A美は、これまで何度も私の作品を半ば強引に持ち帰っていました。そのため今回も、夫の前で既成事実を作ってしまえば私が断れないと考えたのでしょう。
夫に嘘がバレたママ友
真実を知ったA美の夫は激怒し、何度も頭を下げて謝罪しました。
私はこの機会に、これまでA美に私のハンドメイド作品やベビー用品を無断で持ち帰られていたことも話しました。するとA美の夫はさらに驚き、「そんなことまでしていたのか……」とあ然としていました。
追及されたA美はついに観念し、持ち帰った作品の一部をフリマアプリなどで販売し、小遣い稼ぎをしていたことを認めました。販売履歴も確認した結果、実際に売却していた作品数や金額が判明しました。

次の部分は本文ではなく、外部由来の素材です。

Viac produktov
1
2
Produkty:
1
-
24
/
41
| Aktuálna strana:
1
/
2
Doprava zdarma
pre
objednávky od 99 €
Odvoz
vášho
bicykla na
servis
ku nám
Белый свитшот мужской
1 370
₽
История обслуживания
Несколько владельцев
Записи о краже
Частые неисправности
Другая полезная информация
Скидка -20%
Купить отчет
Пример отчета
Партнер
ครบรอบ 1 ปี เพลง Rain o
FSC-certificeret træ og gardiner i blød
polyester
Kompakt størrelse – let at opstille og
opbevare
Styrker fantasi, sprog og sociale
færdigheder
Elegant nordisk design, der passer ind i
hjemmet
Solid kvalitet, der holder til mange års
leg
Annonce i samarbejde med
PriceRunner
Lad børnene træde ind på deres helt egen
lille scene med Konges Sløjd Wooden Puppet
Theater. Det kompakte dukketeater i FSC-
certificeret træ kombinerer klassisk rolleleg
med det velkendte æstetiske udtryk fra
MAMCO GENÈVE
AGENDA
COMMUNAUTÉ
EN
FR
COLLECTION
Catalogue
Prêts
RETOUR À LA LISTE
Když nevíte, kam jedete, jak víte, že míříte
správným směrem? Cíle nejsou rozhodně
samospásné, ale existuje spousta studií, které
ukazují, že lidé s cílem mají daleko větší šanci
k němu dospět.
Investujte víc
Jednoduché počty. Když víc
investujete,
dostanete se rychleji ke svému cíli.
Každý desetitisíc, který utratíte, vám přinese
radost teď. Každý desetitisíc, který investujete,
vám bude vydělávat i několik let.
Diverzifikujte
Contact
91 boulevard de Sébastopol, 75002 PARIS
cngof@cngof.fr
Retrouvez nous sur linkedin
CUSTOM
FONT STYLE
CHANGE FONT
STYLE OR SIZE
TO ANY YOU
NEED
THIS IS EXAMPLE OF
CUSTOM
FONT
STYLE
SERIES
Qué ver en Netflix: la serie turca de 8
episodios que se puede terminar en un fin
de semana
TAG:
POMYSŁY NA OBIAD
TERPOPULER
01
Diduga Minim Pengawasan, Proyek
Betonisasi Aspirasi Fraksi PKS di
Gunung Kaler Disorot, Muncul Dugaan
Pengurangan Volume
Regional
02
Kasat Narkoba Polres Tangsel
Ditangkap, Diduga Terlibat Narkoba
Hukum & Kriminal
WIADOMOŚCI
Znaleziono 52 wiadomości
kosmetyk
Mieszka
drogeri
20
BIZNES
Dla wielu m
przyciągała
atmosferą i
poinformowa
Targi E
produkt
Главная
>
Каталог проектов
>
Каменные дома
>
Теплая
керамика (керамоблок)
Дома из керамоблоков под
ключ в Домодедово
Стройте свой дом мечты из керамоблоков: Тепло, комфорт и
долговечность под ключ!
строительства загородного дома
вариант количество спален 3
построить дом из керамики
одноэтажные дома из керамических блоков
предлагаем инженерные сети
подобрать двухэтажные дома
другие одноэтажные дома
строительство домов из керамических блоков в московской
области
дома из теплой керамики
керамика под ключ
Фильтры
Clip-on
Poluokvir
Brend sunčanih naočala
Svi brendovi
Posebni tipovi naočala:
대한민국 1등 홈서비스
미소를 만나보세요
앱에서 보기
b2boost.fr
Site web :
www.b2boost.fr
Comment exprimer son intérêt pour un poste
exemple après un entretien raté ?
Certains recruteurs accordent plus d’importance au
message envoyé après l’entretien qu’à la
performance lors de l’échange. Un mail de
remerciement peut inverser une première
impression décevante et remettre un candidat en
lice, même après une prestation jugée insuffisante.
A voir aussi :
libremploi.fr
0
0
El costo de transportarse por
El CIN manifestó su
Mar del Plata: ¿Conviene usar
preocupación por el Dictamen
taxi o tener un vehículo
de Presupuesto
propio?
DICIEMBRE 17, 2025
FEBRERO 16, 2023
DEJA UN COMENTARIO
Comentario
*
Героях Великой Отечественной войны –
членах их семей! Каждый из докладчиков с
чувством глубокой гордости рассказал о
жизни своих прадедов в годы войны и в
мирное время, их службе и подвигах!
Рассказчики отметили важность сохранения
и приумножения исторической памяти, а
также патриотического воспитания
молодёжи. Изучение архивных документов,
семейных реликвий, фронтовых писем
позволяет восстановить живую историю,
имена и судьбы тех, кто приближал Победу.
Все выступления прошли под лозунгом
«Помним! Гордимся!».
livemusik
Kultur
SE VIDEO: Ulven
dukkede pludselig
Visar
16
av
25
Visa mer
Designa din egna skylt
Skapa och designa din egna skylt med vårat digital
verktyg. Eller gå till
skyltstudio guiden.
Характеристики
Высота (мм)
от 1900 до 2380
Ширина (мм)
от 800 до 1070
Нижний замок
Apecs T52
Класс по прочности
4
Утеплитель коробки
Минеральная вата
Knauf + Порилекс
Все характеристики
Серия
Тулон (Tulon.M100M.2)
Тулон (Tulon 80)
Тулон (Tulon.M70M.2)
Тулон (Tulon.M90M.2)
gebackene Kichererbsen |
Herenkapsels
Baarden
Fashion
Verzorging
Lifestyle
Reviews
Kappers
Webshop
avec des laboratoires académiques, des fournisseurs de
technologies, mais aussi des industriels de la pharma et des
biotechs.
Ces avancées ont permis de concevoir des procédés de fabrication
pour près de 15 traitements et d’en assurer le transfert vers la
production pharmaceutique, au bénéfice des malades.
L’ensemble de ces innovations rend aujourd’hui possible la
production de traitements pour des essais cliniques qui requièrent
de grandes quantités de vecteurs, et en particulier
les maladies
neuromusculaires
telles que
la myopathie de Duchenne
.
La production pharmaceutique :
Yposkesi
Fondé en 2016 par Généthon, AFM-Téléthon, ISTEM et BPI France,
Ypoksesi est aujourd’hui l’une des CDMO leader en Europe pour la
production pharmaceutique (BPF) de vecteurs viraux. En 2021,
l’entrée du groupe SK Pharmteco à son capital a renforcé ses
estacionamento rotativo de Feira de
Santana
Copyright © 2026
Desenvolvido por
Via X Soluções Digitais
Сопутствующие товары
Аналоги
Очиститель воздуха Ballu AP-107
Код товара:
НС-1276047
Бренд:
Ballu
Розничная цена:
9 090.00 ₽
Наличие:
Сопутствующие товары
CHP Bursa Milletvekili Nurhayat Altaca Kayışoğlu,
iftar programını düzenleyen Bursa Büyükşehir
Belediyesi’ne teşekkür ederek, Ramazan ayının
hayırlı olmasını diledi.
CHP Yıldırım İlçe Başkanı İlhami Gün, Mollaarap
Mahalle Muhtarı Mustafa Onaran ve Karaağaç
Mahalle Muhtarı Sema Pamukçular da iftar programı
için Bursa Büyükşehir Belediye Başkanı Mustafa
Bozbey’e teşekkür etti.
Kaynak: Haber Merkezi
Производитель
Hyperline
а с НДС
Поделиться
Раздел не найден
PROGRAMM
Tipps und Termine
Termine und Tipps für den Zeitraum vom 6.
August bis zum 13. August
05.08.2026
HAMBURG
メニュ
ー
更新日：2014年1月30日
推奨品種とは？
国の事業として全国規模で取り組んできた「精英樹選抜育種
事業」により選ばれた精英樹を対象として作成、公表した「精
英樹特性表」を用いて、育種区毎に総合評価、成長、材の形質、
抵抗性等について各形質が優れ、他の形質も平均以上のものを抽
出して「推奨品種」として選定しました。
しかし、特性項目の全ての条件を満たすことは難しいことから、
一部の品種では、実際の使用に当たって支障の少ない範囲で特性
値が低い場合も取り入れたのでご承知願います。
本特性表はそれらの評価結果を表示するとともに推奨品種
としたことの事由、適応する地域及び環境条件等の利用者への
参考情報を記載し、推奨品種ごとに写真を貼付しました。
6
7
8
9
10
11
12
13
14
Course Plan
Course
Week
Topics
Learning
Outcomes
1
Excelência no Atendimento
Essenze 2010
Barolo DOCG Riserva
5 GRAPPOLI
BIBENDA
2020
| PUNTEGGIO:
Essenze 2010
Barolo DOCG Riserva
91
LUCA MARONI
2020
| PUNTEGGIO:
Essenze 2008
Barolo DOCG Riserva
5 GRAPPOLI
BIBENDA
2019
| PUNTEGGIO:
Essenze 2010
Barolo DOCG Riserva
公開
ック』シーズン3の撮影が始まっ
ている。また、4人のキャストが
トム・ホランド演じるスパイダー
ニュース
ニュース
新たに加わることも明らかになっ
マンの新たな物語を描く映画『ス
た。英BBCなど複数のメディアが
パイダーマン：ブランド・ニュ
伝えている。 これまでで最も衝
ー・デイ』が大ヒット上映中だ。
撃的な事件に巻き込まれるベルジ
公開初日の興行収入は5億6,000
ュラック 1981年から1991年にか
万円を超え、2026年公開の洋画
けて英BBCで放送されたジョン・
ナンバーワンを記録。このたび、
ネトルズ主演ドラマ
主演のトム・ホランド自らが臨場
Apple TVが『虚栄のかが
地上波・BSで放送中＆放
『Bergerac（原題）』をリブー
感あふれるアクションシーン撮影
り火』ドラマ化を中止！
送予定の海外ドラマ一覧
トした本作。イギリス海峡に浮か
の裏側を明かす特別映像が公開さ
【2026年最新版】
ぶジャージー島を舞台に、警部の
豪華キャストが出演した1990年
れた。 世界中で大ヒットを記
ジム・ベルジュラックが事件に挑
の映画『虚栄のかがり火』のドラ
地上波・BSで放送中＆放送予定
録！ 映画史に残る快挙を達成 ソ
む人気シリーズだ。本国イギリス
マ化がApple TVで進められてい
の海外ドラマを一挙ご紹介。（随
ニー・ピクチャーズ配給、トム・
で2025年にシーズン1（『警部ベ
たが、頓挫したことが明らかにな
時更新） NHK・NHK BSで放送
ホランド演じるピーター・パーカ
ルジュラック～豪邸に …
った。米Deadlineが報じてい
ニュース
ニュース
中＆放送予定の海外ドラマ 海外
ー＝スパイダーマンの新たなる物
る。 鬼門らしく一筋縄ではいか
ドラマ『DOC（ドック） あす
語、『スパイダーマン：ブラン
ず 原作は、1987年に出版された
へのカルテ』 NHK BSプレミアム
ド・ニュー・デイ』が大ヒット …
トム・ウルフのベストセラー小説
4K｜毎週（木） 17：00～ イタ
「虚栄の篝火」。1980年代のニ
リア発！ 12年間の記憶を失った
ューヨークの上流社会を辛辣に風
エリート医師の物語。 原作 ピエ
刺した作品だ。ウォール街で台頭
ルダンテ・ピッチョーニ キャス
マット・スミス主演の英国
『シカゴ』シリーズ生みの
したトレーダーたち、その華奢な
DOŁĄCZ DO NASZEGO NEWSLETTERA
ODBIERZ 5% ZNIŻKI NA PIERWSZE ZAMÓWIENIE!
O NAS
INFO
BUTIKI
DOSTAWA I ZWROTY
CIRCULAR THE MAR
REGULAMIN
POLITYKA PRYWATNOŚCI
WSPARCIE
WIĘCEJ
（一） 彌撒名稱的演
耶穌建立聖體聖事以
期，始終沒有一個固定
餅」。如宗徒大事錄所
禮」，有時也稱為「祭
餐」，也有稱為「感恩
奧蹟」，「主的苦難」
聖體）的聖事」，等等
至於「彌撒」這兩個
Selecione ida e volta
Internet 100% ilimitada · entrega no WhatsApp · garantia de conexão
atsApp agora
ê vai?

A美は涙ながらに謝罪しましたが、それだけで済ませるつもりはありません。
最終的には、持ち帰られた作品の材料費と制作費に加え、販売した作品の売上相当額についても弁償してもらうことで話がまとまりました。
その後、幼稚園生活が始まりましたが、私はA美とは適度な距離を保ち、必要最低限の付き合いだけを続けています。ママ友関係でも、お互いの境界線を尊重し、感謝の気持ちを持って接することの大切さを改めて感じた出来事でした。